## EXERCISE PROMPT
In the records, find every line with the word "مشتريات" and copy it out.

## DATASET EXTRACT
--*--

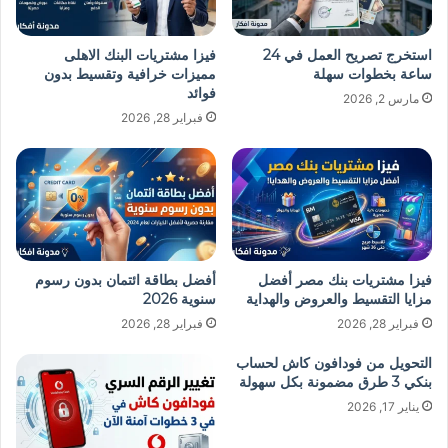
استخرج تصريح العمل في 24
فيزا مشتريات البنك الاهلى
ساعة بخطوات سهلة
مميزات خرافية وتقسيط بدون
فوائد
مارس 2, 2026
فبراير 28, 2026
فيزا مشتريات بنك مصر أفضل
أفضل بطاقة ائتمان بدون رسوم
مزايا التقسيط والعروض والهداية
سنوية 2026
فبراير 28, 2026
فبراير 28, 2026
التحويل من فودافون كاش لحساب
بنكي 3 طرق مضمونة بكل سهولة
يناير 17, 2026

--*--

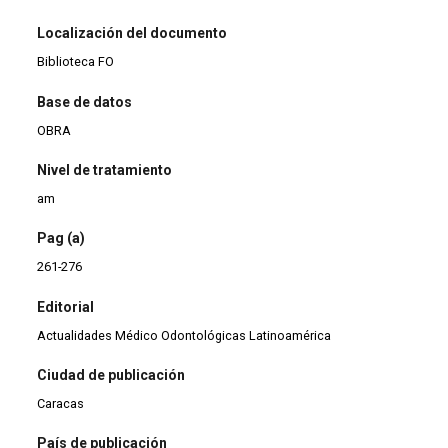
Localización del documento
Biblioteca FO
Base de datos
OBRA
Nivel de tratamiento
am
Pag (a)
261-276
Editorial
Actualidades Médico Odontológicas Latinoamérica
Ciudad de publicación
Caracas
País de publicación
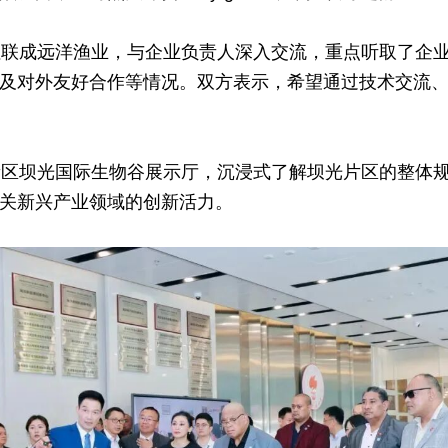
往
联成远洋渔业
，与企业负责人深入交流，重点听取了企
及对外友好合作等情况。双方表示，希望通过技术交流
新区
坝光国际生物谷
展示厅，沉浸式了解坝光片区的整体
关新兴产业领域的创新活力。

--*--

## ANSWER SPACE
فيزا مشتريات البنك الاهلى
فيزا مشتريات بنك مصر أفضل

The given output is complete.